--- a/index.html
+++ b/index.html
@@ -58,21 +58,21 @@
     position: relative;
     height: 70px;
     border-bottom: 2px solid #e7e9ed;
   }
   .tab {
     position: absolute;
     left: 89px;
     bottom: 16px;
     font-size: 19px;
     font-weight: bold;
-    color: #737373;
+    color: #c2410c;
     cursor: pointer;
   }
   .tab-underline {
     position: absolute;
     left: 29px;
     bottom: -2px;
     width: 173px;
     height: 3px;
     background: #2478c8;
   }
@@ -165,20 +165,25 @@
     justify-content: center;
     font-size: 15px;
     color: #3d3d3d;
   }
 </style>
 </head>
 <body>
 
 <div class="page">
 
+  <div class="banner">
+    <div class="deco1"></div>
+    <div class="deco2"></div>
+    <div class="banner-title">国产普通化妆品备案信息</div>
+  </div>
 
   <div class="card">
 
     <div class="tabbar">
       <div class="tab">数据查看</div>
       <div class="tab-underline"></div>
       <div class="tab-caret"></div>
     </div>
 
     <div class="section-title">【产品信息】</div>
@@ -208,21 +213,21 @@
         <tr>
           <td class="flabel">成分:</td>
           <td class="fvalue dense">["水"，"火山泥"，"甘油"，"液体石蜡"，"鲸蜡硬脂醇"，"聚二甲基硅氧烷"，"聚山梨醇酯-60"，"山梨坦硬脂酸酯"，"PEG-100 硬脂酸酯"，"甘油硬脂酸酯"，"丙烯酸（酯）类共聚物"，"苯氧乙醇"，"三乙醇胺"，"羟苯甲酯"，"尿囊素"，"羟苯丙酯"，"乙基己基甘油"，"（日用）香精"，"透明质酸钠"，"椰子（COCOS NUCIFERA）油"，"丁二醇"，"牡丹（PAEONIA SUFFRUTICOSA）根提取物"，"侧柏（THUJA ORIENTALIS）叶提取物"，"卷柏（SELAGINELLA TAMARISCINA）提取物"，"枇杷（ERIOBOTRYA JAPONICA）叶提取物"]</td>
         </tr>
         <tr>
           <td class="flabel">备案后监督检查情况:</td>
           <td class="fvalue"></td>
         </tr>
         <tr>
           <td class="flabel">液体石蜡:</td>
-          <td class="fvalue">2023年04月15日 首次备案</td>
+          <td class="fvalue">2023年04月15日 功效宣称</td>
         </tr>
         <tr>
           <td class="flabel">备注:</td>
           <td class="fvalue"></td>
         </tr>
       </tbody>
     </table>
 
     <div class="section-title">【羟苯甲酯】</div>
* * * *
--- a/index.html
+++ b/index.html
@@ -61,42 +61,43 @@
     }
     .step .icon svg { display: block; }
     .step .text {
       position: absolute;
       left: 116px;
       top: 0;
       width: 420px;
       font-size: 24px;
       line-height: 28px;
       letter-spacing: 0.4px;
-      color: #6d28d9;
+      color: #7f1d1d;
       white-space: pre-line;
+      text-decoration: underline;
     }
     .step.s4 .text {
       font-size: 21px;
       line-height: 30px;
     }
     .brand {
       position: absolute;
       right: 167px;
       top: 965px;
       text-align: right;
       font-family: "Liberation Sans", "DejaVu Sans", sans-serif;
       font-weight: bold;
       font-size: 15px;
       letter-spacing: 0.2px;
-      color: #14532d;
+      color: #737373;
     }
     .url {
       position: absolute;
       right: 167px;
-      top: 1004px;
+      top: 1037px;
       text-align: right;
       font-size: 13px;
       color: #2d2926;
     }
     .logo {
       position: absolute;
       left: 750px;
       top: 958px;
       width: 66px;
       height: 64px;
* * * *
_EXERCISE PROMPT:_
From the listing, reproduce every line where the word "step" is present.

_TASK SOLUTION:_
     .step .icon svg { display: block; }
     .step .text {
     .step.s4 .text {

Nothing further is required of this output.